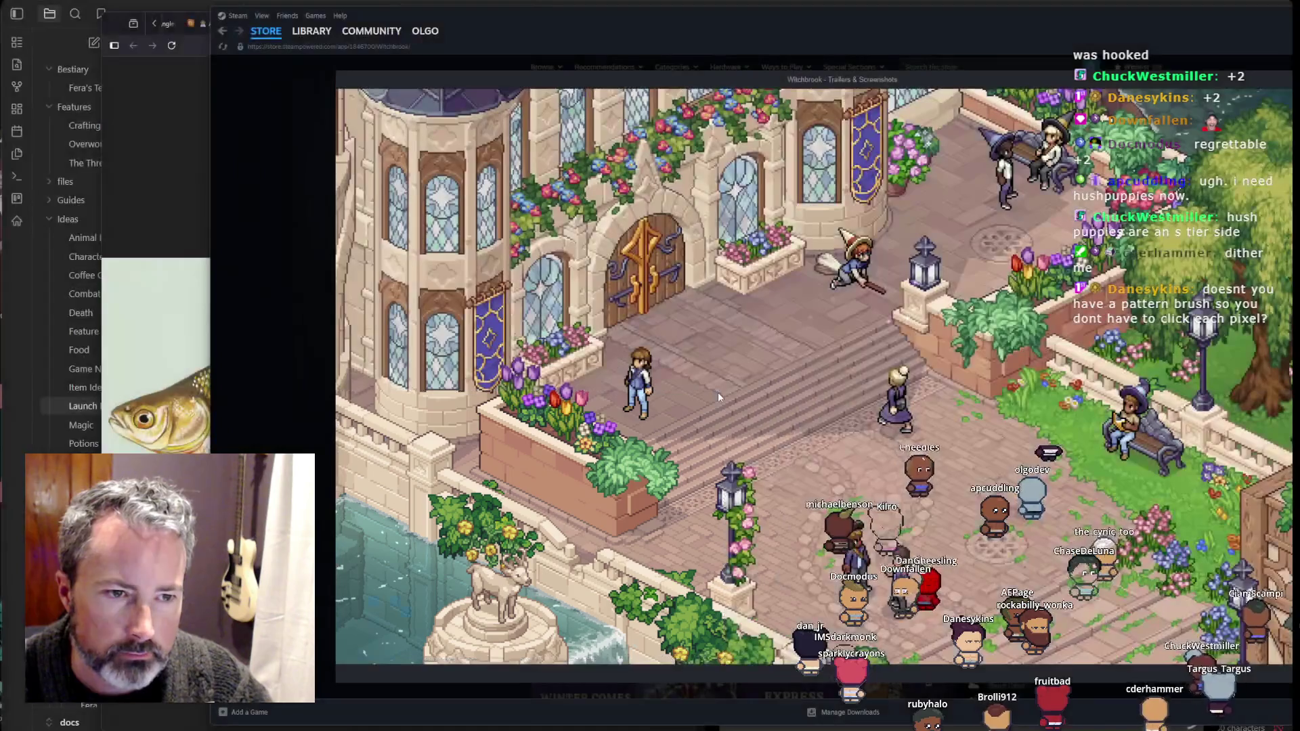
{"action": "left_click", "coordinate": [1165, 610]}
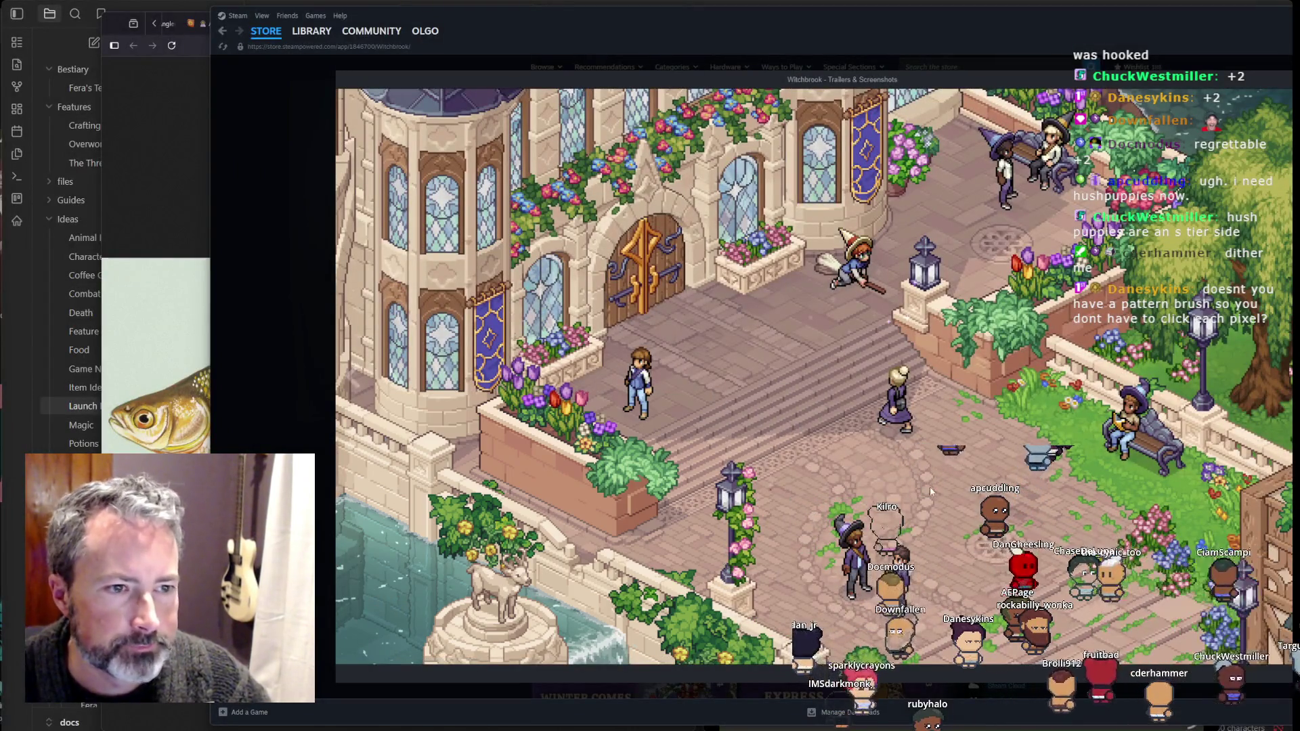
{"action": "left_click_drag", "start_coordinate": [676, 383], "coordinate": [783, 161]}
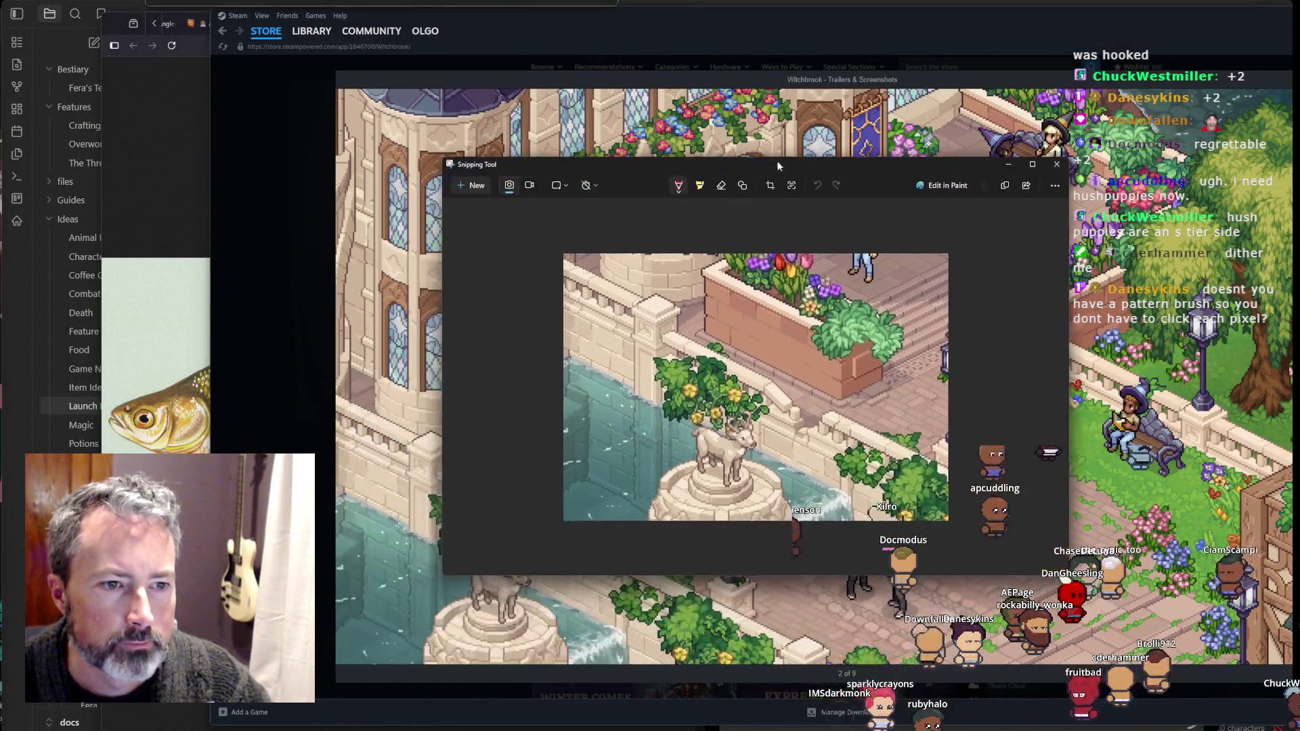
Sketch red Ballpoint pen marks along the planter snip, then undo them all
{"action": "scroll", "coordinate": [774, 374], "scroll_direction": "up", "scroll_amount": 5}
+ + +
■ Problem to solve:
Omit the pictures, then quote the rest of the material above exactly.

■ Written answer:
{"action": "left_click", "coordinate": [1165, 610]}
{"action": "left_click_drag", "start_coordinate": [676, 383], "coordinate": [783, 161]}
Sketch red Ballpoint pen marks along the planter snip, then undo them all
{"action": "scroll", "coordinate": [774, 374], "scroll_direction": "up", "scroll_amount": 5}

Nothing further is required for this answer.